JS: Only because of failing to apply the different mental approach to the game and knowing when to execute that skill and when to hold back. There is no difference in skills. The timing of when they are playing certain shot needs to improve. They got the shots obviously because they do it in one-day cricket but they do not pick the right time to do that in Tests. That is for the difference in mental approach.
NM: Would you like to be in the selection panel?
JS: I am going to have a chat with the selectors and the Board members and see what they think. But I would like to play a part in the selection panel.
…but you still do not know the players
JS: In the beginning I would be glad to sit there in the selection panel and listen to everything the selectors discuss. I would put my requirements and hope that they will give me the team according to that.
NM: How important will your relationship be with the administration and the media for getting desired success?
JS: It is really important. We got to understand that we are all on the same boat. Our goal is the same and that is the progression of Bangladesh cricket. If we want to go forward we all need to work together. If we fight each other and not go in the same direction then it is going to be really hard for the coach to have success. So I am looking forward to a good working relationship with everyone in administration and media.
NM: Are you going to do homework on Bangladeshi players before you come back to take full charge of the national team?
JS: I will come back probably in the third week of November. In the meantime I got to put together a program for the lead up to the New Zealand tour. I think I will get the National players in the camp for around 15 days. So my job would be to come back with a complete training schedule. Beside that I am taking a lot of video footages of the Bangladeshi players. I will analyze those. I will get the opposition’s footage as well. I will try to find their strong and weak points.
NM: In two years where do you want to see Bangladesh cricket?

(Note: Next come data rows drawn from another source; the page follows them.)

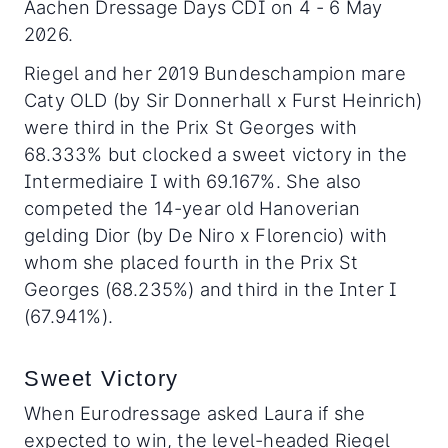
Aachen Dressage Days CDI on 4 - 6 May
2026.
Riegel and her 2019 Bundeschampion mare
Caty OLD (by Sir Donnerhall x Furst Heinrich)
were third in the Prix St Georges with
68.333% but clocked a sweet victory in the
Intermediaire I with 69.167%. She also
competed the 14-year old Hanoverian
gelding Dior (by De Niro x Florencio) with
whom she placed fourth in the Prix St
Georges (68.235%) and third in the Inter I
(67.941%).
Sweet Victory
When Eurodressage asked Laura if she
expected to win, the level-headed Riegel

JS: I want to see that our performance is improving all the time and moving up the rankings. It does not mean that my aim is to take Bangladesh to number two or number three position in the ranking. My philosophy is very simple. Daily improvement is my aim. We want to do better from what we did in the last match. I think we will definitely be a much improved team in two years. How improved? Well, time will tell.
NM: Now, on your career as a player. Shane Warne has bracketed you in the list of the 50 greatest cricketers he has ever seen. How do you feel about that?

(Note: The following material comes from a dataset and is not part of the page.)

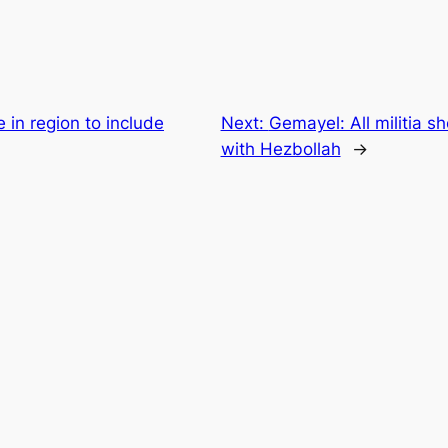
in region to include
Next:
Gemayel: All militia s
with Hezbollah
→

JS: I played with Shane and against Shane. He has obviously seen a lot of good cricketers. I feel honored that Shane has put me in that bracket. In fact some people get a bit of humor out of it because I have never played Test cricket. But at the same time a lot of people respect the fact that I was a reasonable batsman, a reasonable fielder. Although I must admit that I may been a little bit overrated in Shane’s estimations. That is my humble assessment.

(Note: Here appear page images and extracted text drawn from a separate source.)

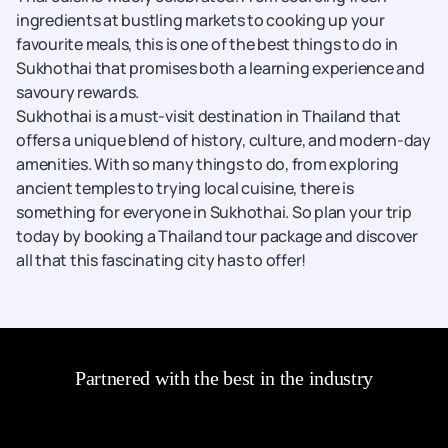
ingredients at bustling markets to cooking up your
favourite meals, this is one of the best things to do in
Sukhothai that promises both a learning experience and
savoury rewards.
Sukhothai is a must-visit destination in Thailand that
offers a unique blend of history, culture, and modern-day
amenities. With so many things to do, from exploring
ancient temples to trying local cuisine, there is
something for everyone in Sukhothai. So plan your trip
today by booking a Thailand tour package and discover
all that this fascinating city has to offer!
Partnered with the best in the industry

NM: You are considered as one of the best batsmen never to have appeared in the famous Baggy Green cap in Tests. How do you see that?
JS: I am obviously disappointed that I did not get the opportunity to bat in Test Cricket. David Boon, Dean Jones, Mark Waugh, Steve Waugh, Allan Border—all great cricketers for Australia were there ahead of me. I consider myself a little bit unlucky that those all great batmen were around in my era. I got a couple of opportunities though but did not probably take them when I could have. You got to take your opportunity when it comes. That is what I am asking the Bangladeshi batsmen to do (laughs).
NM: At the end of your playing career why did you get interested in coaching?
JS: Even during my playing career I was really interested in improving the players around me. That was something in-built in my leadership skills and that sort of directed me that way to help bring other people underneath me through. As the captain of South Australia that was really my job to bring the players through and teach them how to bat, how to bowl, how to field. I had been acting as a coach while I was the captain. So it is a natural progression for me to become a coach after ending my playing careers.